Circuit design text data:
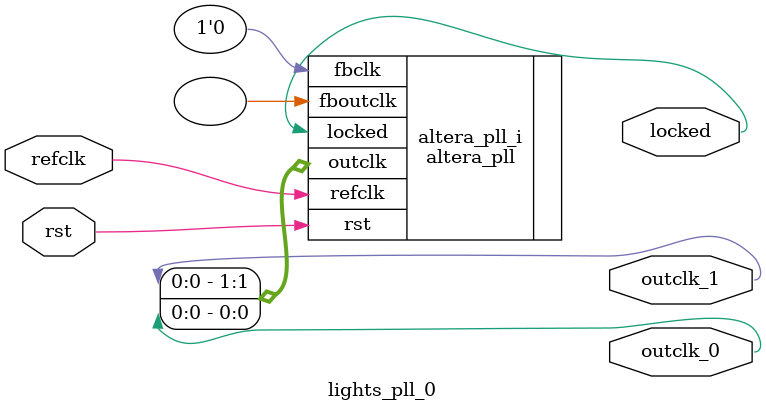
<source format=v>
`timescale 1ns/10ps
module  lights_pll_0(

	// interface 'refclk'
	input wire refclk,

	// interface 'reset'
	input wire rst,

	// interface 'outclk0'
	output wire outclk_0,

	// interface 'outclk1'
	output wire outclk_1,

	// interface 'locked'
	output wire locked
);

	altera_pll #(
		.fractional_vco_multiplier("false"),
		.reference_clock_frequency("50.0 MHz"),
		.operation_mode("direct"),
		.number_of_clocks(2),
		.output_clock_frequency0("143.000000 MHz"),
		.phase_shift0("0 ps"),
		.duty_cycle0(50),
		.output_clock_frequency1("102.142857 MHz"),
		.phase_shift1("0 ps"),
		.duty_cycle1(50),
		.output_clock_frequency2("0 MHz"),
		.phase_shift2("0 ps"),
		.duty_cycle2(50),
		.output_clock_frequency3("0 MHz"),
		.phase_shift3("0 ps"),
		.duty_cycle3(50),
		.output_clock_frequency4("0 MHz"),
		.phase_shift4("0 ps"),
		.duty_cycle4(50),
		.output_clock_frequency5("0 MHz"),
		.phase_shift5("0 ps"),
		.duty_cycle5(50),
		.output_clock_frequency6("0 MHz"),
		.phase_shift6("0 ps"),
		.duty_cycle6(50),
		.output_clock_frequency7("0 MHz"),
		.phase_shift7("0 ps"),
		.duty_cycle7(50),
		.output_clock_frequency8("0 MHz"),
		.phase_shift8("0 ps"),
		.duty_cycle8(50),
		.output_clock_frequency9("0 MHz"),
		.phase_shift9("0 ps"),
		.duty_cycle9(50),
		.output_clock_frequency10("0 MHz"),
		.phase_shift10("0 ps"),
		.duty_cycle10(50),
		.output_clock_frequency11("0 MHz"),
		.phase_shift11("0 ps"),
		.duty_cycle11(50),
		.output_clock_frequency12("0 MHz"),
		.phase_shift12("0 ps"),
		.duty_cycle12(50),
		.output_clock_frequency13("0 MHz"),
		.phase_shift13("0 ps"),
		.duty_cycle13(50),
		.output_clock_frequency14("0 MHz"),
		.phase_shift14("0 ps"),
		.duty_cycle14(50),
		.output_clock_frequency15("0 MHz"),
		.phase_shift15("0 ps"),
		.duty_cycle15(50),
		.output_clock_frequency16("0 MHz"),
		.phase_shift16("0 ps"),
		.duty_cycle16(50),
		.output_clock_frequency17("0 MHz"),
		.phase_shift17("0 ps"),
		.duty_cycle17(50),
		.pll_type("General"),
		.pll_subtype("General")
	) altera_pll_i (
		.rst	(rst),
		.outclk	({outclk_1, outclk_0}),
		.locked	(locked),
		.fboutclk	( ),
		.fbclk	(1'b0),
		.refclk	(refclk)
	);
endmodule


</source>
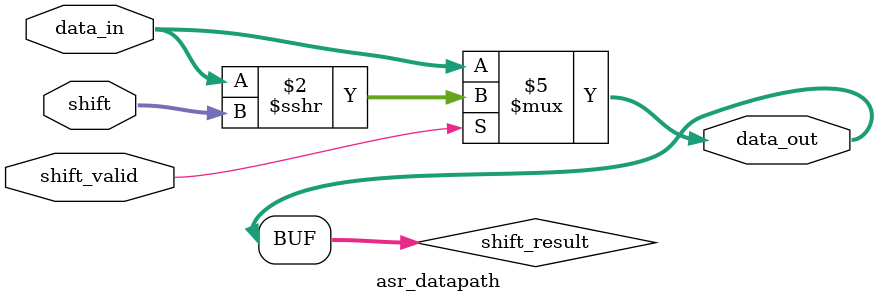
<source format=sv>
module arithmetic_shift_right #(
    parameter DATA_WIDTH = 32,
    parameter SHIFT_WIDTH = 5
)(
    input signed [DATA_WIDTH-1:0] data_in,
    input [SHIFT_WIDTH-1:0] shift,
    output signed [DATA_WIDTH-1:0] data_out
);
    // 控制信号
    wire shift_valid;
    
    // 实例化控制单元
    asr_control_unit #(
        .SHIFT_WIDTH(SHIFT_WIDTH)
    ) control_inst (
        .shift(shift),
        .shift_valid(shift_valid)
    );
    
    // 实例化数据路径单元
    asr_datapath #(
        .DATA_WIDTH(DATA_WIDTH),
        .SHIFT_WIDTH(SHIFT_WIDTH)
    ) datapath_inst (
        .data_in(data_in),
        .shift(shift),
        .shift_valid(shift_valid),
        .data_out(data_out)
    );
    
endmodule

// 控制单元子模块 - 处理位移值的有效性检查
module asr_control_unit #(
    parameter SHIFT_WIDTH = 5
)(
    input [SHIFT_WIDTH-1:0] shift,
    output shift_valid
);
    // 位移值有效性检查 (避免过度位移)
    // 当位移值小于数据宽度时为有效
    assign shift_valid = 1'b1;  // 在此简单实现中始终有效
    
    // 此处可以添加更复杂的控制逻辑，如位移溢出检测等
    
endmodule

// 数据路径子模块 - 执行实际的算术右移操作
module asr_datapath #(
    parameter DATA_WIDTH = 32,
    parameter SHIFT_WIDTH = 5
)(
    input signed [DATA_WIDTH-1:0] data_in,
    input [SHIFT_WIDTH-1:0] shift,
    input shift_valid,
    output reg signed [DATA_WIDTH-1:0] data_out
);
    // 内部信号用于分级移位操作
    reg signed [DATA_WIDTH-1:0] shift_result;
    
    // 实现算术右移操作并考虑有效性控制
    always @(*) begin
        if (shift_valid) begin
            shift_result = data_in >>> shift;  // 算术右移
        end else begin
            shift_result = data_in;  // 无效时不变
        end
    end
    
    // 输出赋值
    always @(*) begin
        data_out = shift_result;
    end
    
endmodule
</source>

Try it:
Produce a verbatim copy of the lines from the one holding "shift_result = data_in;" to the final line of the data, and nothing more.

Solution to this exercise:
            shift_result = data_in;  // 无效时不变
        end
    end
    
    // 输出赋值
    always @(*) begin
        data_out = shift_result;
    end
    
endmodule
</source>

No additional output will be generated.